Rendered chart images
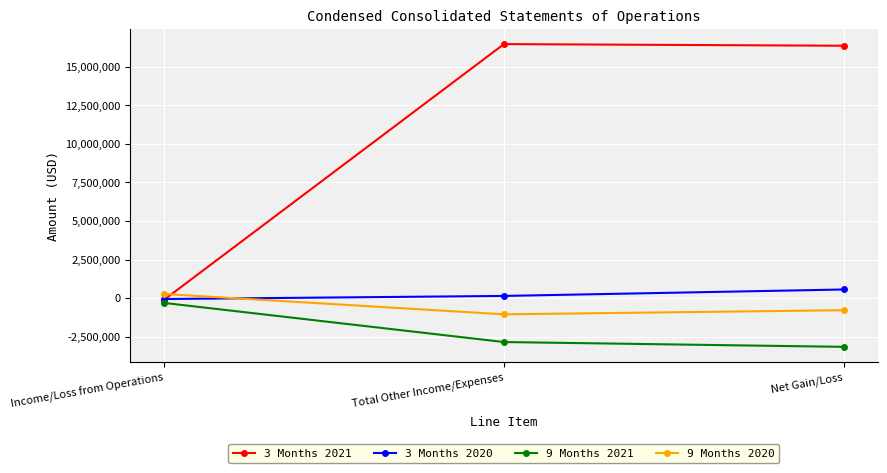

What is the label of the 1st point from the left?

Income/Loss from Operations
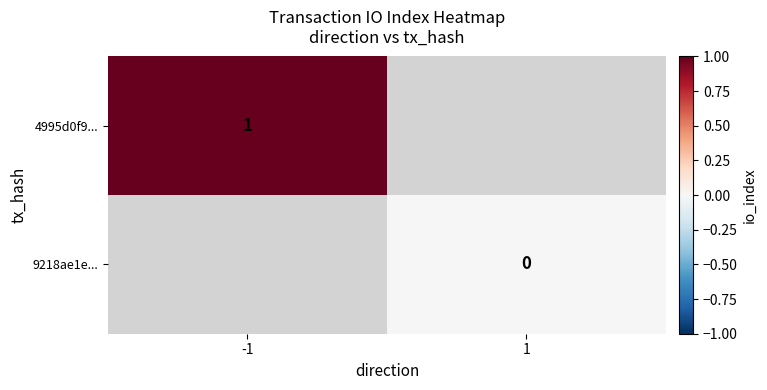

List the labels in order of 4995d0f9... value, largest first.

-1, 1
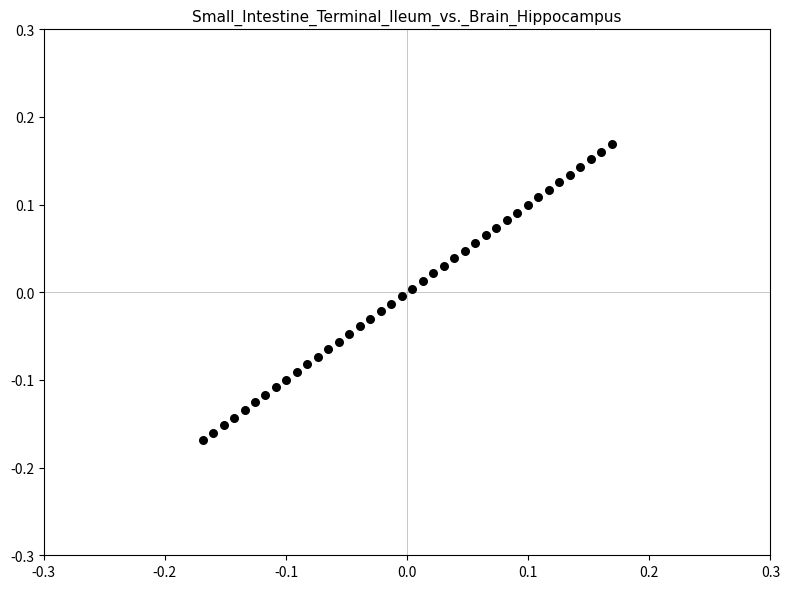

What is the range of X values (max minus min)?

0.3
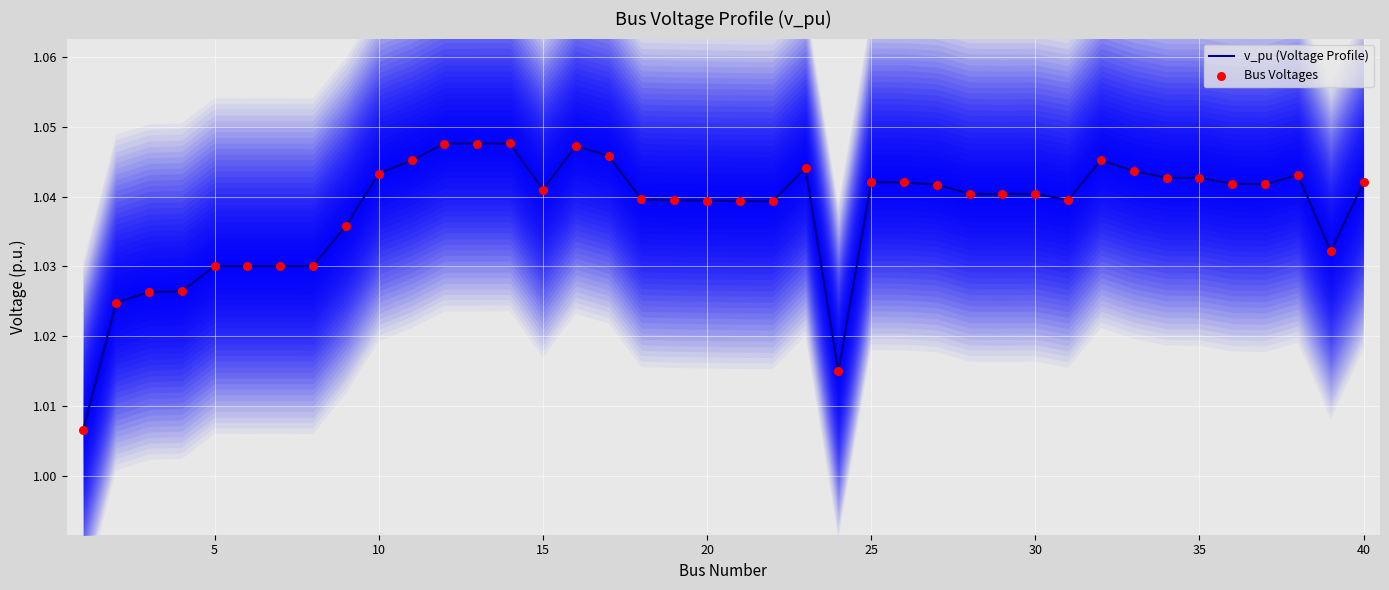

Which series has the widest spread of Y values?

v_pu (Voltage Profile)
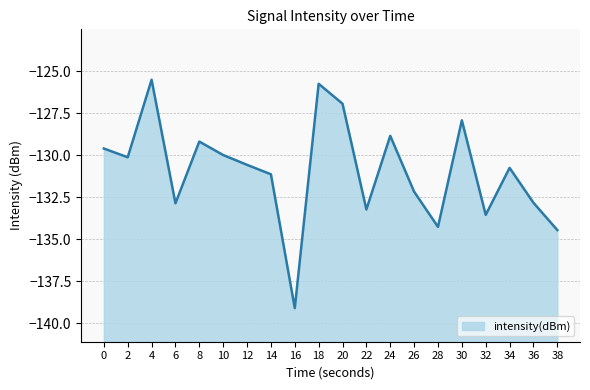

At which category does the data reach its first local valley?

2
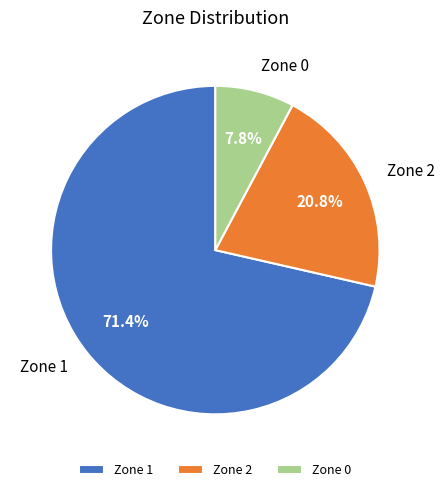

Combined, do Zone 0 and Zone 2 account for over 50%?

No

**What needs to be done**
Replace every "Zone" in the material with "Region", keeping everything else unchanged and leaving the pictures out of your answer.

**Result**
What is the label of the 1st point from the left?

Income/Loss from Operations

List the labels in order of 4995d0f9... value, largest first.

-1, 1

What is the range of X values (max minus min)?

0.3

Which series has the widest spread of Y values?

v_pu (Voltage Profile)

At which category does the data reach its first local valley?

2

Combined, do Region 0 and Region 2 account for over 50%?

No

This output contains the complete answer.